Damaged Tomatoes and Bread Mold: The Future of Energy?
Rotten food and fungus could one day power batteries and fuel cells
Researchers are looking high and low to find new sources of renewable energy. Two of the latest ideas: damaged tomatoes and bread mold.
Damaged tomato fuel cells
Florida farms produce tons and tons (literally) of less-than-perfect tomatoes that never make it to grocery stores and get thrown out. Now a group of scientists has developed a juicy idea for putting them to use — not in the kitchen but in biological-based fuel cells.
“We wanted to find a way to treat this waste that, when dumped in landfills, can produce methane — a powerful greenhouse gas — and when dumped in water bodies, can create major water treatment problems,” said Venkataramana Gadhamshetty, PhD, of the South Dakota School of Mines & Technology, in a press release from the American Chemical Society.
The team developed a microbial electrochemical cell that uses tomato waste to generate electric current.
“Microbial electrochemical cells use bacteria to break down and oxidize organic material in defective tomatoes,” said Namita Shrestha, a graduate student in Gadhamshetty’s lab.
The oxidation process, triggered by the bacteria interacting with tomato waste, releases electrons that are captured in the fuel cell and become a source of electricity. It turns out the lycopene in tomatoes — the pigment that makes them red — spurs the generation of electrical charges, according to the researchers.
According to calculations by Shrestha, in theory Florida generates enough tomato waste each year to meet Disney World’s electricity demand for 90 days using an optimized biological fuel cell (not yet developed).
Bread mold batteries
Bread mold gave us penicillin. Could it one day help power the world?

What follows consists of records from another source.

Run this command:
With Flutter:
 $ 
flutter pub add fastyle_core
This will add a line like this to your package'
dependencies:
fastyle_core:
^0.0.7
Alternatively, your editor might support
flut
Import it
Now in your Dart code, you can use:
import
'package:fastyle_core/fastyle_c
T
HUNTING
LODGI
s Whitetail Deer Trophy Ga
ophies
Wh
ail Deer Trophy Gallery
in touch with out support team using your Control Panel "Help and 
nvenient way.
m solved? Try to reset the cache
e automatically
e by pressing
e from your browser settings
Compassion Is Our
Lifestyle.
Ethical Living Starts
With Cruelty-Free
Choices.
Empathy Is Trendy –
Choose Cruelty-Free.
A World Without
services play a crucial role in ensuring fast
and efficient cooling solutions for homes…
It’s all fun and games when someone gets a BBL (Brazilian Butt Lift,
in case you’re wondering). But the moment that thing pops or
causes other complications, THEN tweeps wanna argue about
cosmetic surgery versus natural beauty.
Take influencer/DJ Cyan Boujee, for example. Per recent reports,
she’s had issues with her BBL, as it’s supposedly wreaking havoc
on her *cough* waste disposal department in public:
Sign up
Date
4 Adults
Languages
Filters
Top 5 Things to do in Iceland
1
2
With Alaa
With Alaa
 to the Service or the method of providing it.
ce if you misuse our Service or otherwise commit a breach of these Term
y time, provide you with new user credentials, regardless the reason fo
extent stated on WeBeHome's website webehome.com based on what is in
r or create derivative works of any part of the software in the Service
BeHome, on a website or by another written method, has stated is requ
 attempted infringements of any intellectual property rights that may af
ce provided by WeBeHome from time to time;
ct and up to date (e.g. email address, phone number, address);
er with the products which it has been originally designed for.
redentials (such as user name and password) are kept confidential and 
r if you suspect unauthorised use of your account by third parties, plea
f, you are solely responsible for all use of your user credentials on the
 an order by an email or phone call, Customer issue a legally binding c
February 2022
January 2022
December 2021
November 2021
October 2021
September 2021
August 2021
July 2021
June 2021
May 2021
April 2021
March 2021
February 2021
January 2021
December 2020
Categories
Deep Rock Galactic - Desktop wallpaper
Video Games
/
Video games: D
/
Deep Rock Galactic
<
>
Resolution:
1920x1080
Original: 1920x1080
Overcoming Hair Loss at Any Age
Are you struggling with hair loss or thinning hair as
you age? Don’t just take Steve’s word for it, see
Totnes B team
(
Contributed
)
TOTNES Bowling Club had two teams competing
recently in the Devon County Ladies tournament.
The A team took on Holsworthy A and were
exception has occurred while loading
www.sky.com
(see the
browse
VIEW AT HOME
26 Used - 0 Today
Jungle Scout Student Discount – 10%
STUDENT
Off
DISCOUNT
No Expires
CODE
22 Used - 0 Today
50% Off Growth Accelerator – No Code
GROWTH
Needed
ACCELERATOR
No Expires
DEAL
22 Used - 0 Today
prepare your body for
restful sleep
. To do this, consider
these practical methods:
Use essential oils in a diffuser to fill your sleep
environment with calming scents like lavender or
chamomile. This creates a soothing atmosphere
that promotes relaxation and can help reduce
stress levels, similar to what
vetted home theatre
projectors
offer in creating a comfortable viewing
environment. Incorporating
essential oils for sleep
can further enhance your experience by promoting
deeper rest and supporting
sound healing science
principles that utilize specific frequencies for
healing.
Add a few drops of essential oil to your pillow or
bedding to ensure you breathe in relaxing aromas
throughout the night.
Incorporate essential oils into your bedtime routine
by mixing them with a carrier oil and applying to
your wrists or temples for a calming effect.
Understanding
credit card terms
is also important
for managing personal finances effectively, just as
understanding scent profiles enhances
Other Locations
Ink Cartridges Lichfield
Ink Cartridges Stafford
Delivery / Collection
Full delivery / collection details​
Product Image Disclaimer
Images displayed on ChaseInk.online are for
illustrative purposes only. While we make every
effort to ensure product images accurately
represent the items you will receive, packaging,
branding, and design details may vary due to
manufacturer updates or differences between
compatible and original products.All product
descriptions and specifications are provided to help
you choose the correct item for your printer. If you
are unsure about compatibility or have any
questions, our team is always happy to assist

The red bread mold (Neurospora crassa) could in theory be used to power energy storage devices, particularly rechargeable lithium-ion batteries and supercapacitors, according to a group of researchers from the United Kingdom and China. How?
Living organisms, include fungi, produce minerals in a process known as biomineralization. The researchers found a way to get the mold to produce manganese carbonate. After “burning” the results (recipe: cook for 4 hours at 300 degrees C, or 572 degrees F), the biomass was turned into carbon, and the manganese carbonate decomposed to manganese oxide (MnO x). The scientists discovered this mixture of carbonized biomass and MnO x makes a nifty electrode material for a battery.
“This is the first demonstration of the synthesis of electrode materials using a fungal biomineralization process, thus providing a novel strategy for the preparation of sustainable electrochemical materials,” wrote the authors.
It could potentially power supercapacitors, too.
“The electrochemical properties of the carbonized fungal biomass-mineral composite were tested in a supercapacitor and a lithium-ion battery and it was found to have excellent electrochemical properties. So we prepared batteries and supercapacitors using this material and it worked!” researcher Geoffrey Gadd of the of the University of Dundee in Scotland, told SafeBee.
“The performance in some areas was better than some other materials that have been tested and the batteries could be charged-discharged 200 times without much loss of stability,” said Gadd.